Parsons, A.E, Connolly, E and Hidalgo A.
The human central nervous system (CNS, ie spinal cord and brain) does not regenerate upon injury or disease, but many animals can regenerate their nervous systems. Injury induces regenerative responses in glial cells across animals, leading to some repair and limited functional recovery. Glial regenerative responses include decreasing lesion size over time, cell debris clearance, regeneration of glial cells and induction of neural stem cells. Remarkably, animals that can regenerate their CNS do so via injury-induced neurogenesis and not from canonical neural stem cells, but frequently from glial cells. In our lab, we had previously reported that crush injury in larvae induced neural stem cell marker expression in glia. This neurogenic response involved the NG2 homologue kon-tiki and insulin signalling. However, larvae pupate, preventing the study of regenerative neurogenesis whether it could result in functional, behavioural recovery, over time. The molecular mechanisms of regenerative neurogenesis remain largely unknown.

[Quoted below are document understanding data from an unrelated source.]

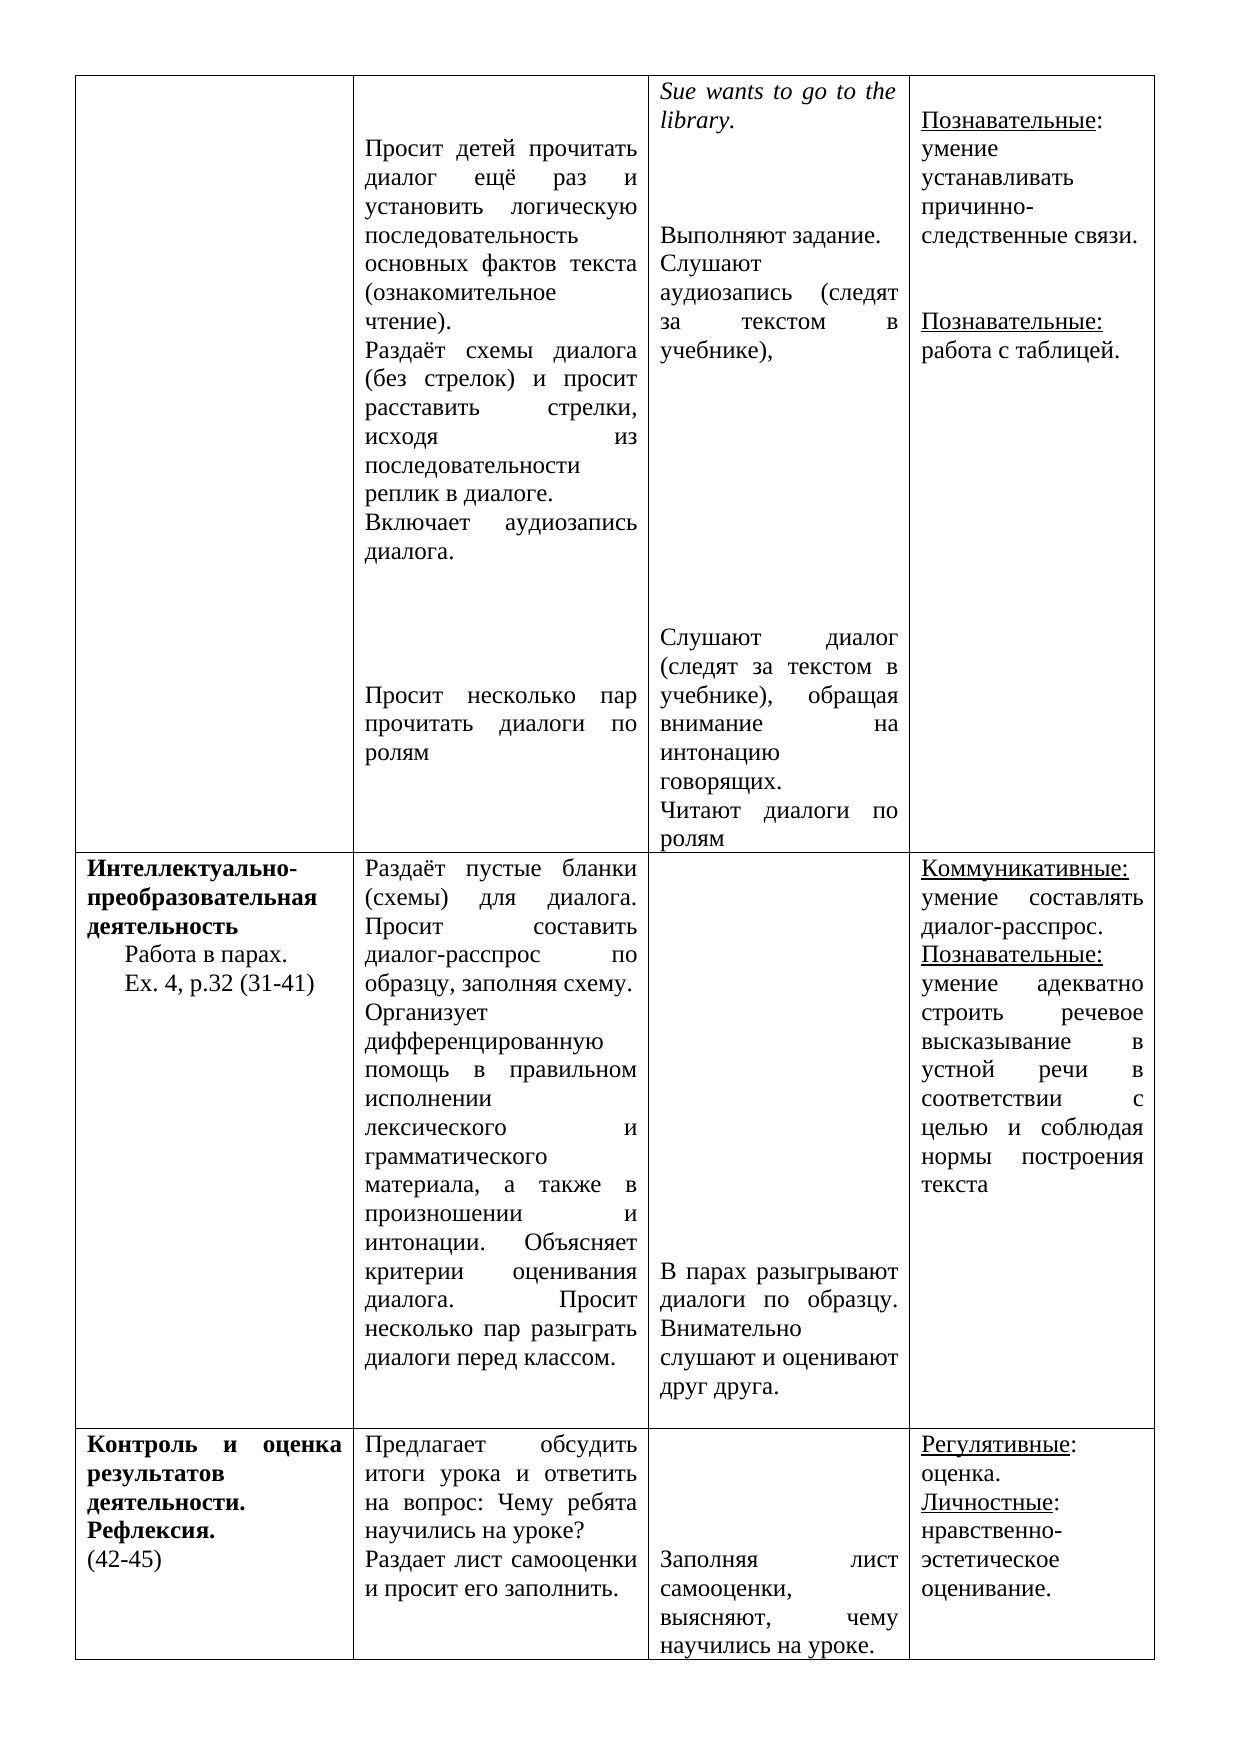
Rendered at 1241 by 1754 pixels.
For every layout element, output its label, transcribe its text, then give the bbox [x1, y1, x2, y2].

table_cell Интеллектуально-преобразовательная деятельность Работа в парах. Ex. 4, p.32 (31-41) [76, 853, 353, 1428]
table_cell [354, 1429, 648, 1659]
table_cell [354, 76, 648, 852]
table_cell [76, 1429, 353, 1659]
table_cell Раздаёт пустые бланки (схемы) для диалога. Просит составить диалог-расспрос по образцу, заполняя схему. Организует дифференцированную помощь в правильном исполнении лексического и грамматического материала, а также в произношении и интонации. Объясняет критерии оценивания диалога. Просит несколько пар разыграть диалоги перед классом. [354, 853, 648, 1428]
table_cell Коммуникативные: умение составлять диалог-расспрос. Познавательные: умение адекватно строить речевое высказывание в устной речи в соответствии с целью и соблюдая нормы построения текста [910, 853, 1154, 1428]
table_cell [649, 76, 909, 852]
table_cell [910, 1429, 1154, 1659]
table_cell В парах разыгрывают диалоги по образцу. Внимательно слушают и оценивают друг друга. [649, 853, 909, 1428]
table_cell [76, 76, 353, 852]
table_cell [649, 1429, 909, 1659]
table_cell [910, 76, 1154, 852]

My project aims to discover molecular mechanisms of injury-induced neurogenesis in adult fruit-flies. To investigate this and test whether normal behaviour can be restored after injury, a crush injury method was previously established in adult Drosophila by Losada-Perez et al (2021, Disease Models & Mechanisms), a previous post-doc in our lab. Building on this, I have improved the method to be able to identify, track and record over time individual flies. I have colour-marked each individual fly after injury to link behaviour with the cellular progression of the lesion over time. Fly-survival was quantified over time and fly locomotion filmed by quantifying phenotypes manually and using FlyTracker. Overall, 50% of the flies survived injury by day 1 and 14% by day 7. Remarkably, locomotion of some flies improved over time. I am currently analysing how cell biology relates to locomotion recovery. This method will next enable us to discover and test molecular mechanisms of CNS regeneration in Drosophila. Thank you to MIBTP BBSRC for my funding.